All of lore.kernel.org
 help / color / mirror / Atom feed
From: Chuck Lever III <chuck.lever@oracle.com>
To: Dan Aloni <dan.aloni@vastdata.com>
Cc: Anna Schumaker <Anna.Schumaker@netapp.com>,
	Linux NFS Mailing List <linux-nfs@vger.kernel.org>
Subject: Re: [PATCH v2] NFSD: trim reads past NFS_OFFSET_MAX and fix NFSv3 check
Date: Sat, 22 Jan 2022 17:37:16 +0000	[thread overview]
Message-ID: <ADEC85C2-8D72-4E25-A49B-2039C1FF82F2@oracle.com> (raw)
In-Reply-To: <20220122124953.1606281-1-dan.aloni@vastdata.com>

Some additional comments on v2 below. We need to sort the
NFS_OFFSET_MAX v. OFFSET_MAX issue before you send a v3.


> On Jan 22, 2022, at 7:49 AM, Dan Aloni <dan.aloni@vastdata.com> wrote:
> 
> Due to change in client 8cfb9015280d ("NFS: Always provide aligned
> buffers to the RPC read layers"), a read of 0xfff is aligned up to
> server rsize of 0x0fff.

scripts/checkpatch.pl will complain about the way you name the
commit here.
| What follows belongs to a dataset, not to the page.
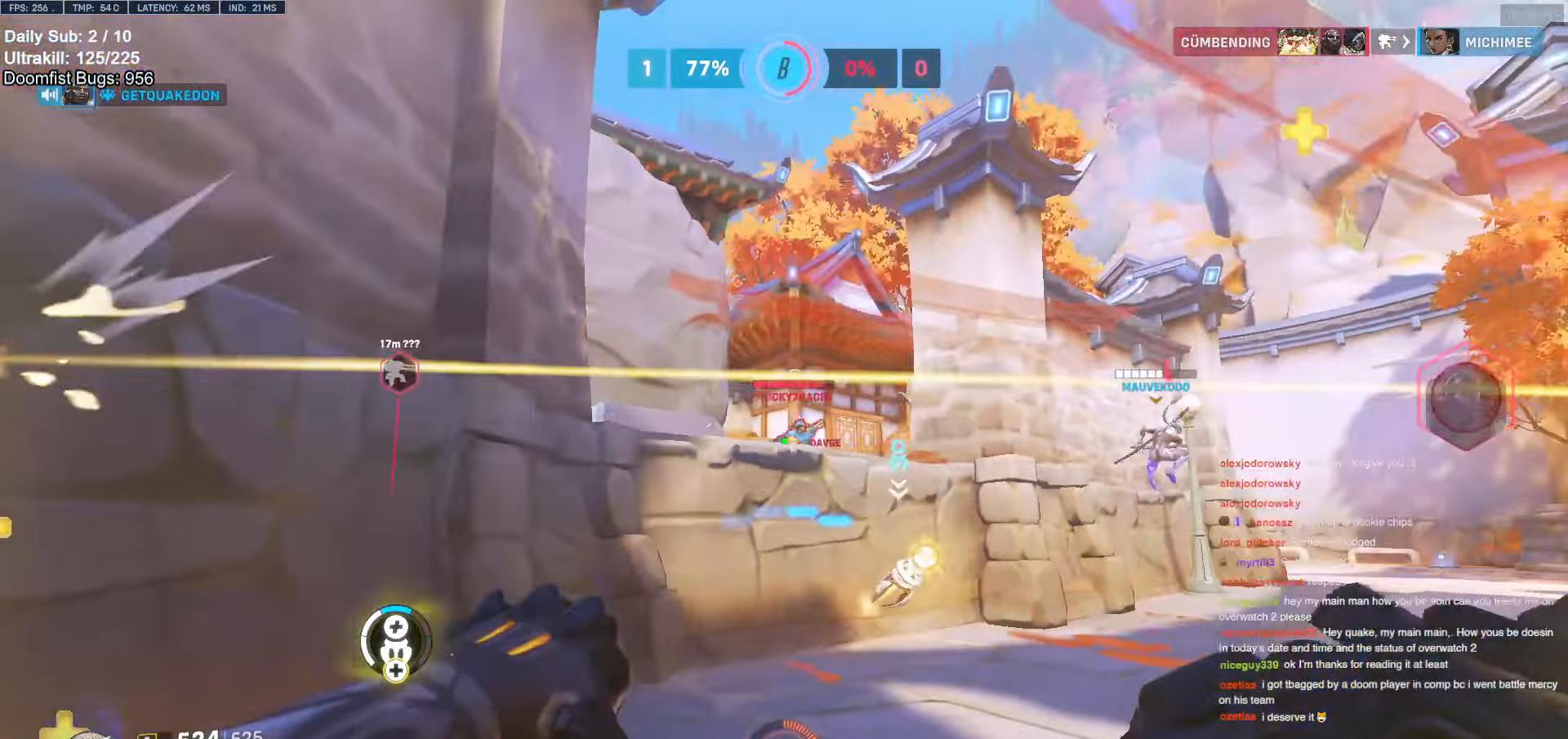
{"keys": ["a"], "mouse": [], "events": [[100, "a", "up"], [100, "d", "down"], [183, "mouse_left", "up"], [333, "a", "down"], [333, "d", "up"]]}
It will want:

Due to commit 8cfb9015280d ("NFS: Always provide aligned buffers
to the RPC read layers") on the client, 


> As a result, in a test where the server has a file of size
> 0x7fffffffffffffff, and the client tries to read from the offset
> 0x7ffffffffffff000, the read causes loff_t overflow in the server and it
> returns an NFS code of EINVAL to the client. The client as a result
> indefinitely retries the request.
> 
> This fixes the issue at server side by trimming reads past
> NFS_OFFSET_MAX. It also adds a missing check for out of bound offset
> in NFSv3.

RFC 1813 section 3.3.6 does say this:

>>       It is possible for the server to return fewer than count
>>       bytes of data. If the server returns less than the count
>>       requested and eof set to FALSE, the client should issue
>>       another READ to get the remaining data. A server may
>>       return less data than requested under several
>>       circumstances. The file may have been truncated by another
>>       client or perhaps on the server itself, changing the file
>>       size from what the requesting client believes to be the
>>       case. This would reduce the actual amount of data
>>       available to the client. It is possible that the server
>>       may back off the transfer size and reduce the read request
>>       return. Server resource exhaustion may also occur
>>       necessitating a smaller read return.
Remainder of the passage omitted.